Cooper digested this for a moment. “Sounds like a reasonable hypothesis,” he said.

“Fortunately-or unfortunately-depending on whether I’m looking at it from the perspective of national security or personal job security-I’ve been checking other countries for similar exercises and seem to be finding zilch.”

“Burning the midnight oil.”

“Burning my career to a crisp. And by the way, if they didn’t have enough to go on to pink-slip me already, this phone call ought to wrap things up nicely.”

Cooper thought he heard a cork thuk gently from a bottle.

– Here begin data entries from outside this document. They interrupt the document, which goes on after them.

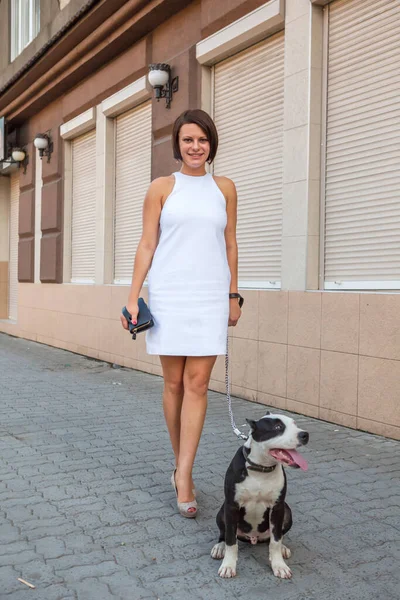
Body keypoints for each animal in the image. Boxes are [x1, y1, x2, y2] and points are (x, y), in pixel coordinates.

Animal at [212, 414, 310, 580]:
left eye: (295, 424)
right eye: (278, 427)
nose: (305, 435)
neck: (261, 469)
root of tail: (253, 538)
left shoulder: (277, 507)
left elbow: (275, 541)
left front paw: (279, 565)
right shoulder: (232, 506)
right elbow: (231, 540)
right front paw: (228, 566)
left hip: (287, 511)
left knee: (276, 536)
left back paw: (283, 547)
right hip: (222, 511)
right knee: (224, 533)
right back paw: (220, 546)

“Cell phone conversations are more labor-intensive to review,” he said. “How old are you?”

“Old enough.”

“How old are you?”

“Twenty-six.”

“You don’t remember the cold war then.”

“You must be joking. I’ve studied-”

“When the wall came down, you were what, eleven? Go back another decade or so. Around when you were born.”

“What do you mean?”

“The Soviet Union was beating our pants off. They had fifty, sixty countries lined up, the Comintern’s revolutionary brotherhood, ready to gang-tackle us. You know how we won?”

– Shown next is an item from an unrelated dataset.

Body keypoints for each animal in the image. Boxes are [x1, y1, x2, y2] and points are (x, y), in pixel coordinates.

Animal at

“Are you going to give me a Ronald Reagan speech?”

“They ran out of money, and we didn’t. They couldn’t keep funding the brotherhood that had signed up for the revolutionary gravy train.”

There was silence for a moment.

Then Laramie laughed. She laughed pretty hard. Hard enough so that it took her a couple minutes to settle down.

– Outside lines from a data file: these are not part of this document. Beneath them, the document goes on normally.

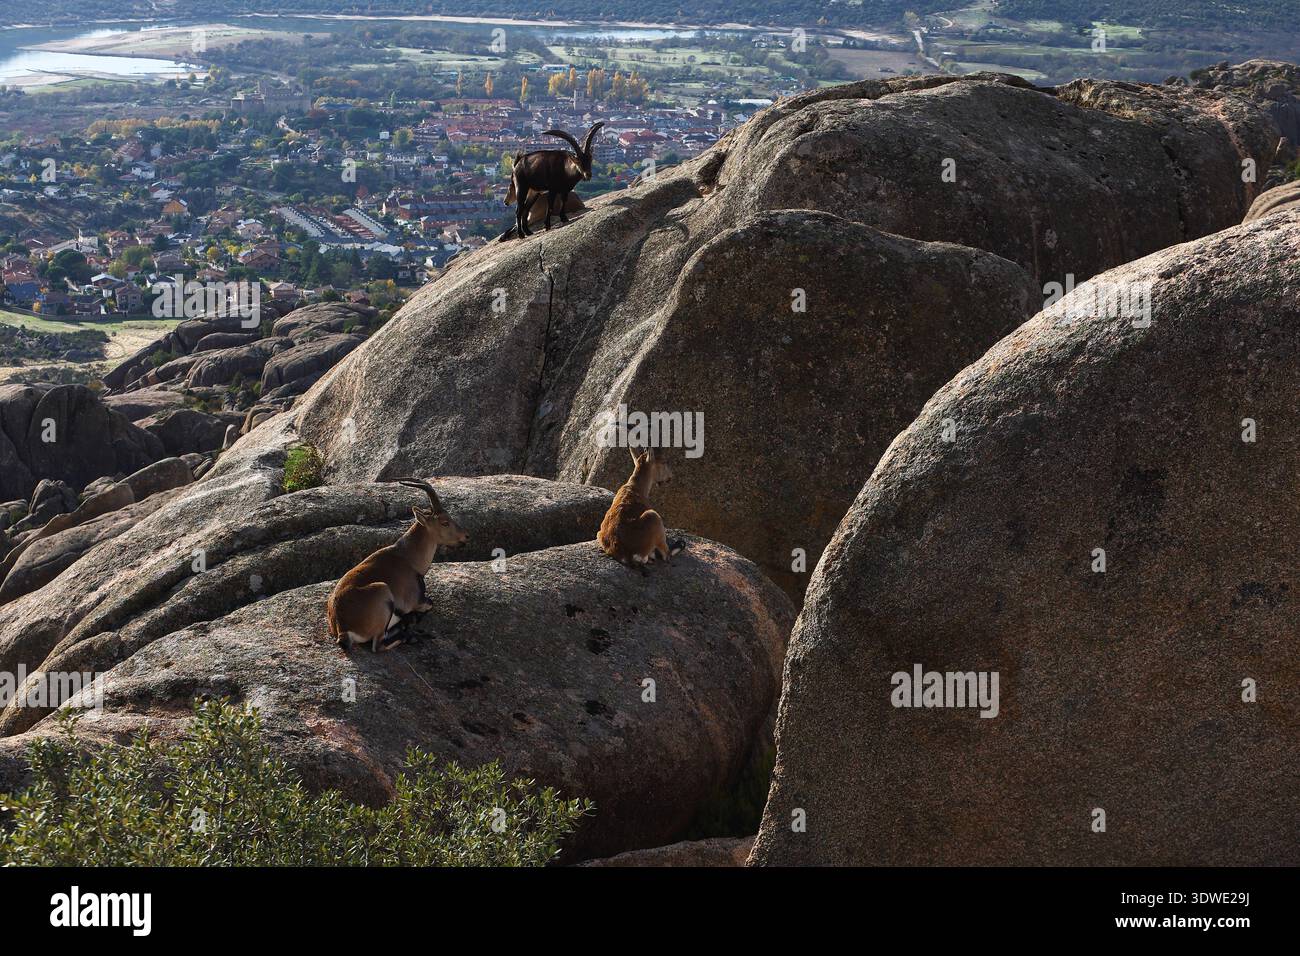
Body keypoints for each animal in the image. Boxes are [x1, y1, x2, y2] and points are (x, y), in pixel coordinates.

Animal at [327, 479, 468, 652]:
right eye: (445, 522)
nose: (465, 536)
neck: (407, 557)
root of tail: (342, 628)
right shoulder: (417, 601)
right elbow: (429, 604)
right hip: (382, 590)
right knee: (379, 645)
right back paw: (410, 636)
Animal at [597, 446, 685, 576]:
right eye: (664, 462)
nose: (670, 477)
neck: (636, 487)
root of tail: (627, 554)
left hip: (599, 533)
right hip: (654, 517)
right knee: (665, 555)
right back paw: (678, 545)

“No kidding, Columbo,” she said, finally.

Cooper frowned.

“My dad used to say that-‘No kidding, Columbo.’ I’m an analyst, mystery man. I already thought to select the countries I was checking based on ideology. If I can be so bold as to presume that’s the advice you’re suggesting I follow.”

“Well-”

“I’m in the midst of examining SATINT from a handful of Marxist-Leninist, socialism-espousing, or otherwise anti-American, capitalism-hating countries for similar military exercises. But I can only review so much of the world per week-at some point I need to know where to look, and even then it’s still the needle-in-the-haystack thing, presuming there’s a needle to find in the first place. My one semidiscovery is in Yemen, where there is a broad troop buildup by the rebels in the southern part of the country. They’re led by a terrorist you may know of-nickname’s the Arabian Bull-dog-and they want to secede. This, however, pretty much reflects exactly what’s been going on in that pocket of the world at least once per decade for the past fifty years. Conclusion? My hypothesis is bullshit. My bosses are burying my findings because they’re wiser than I.”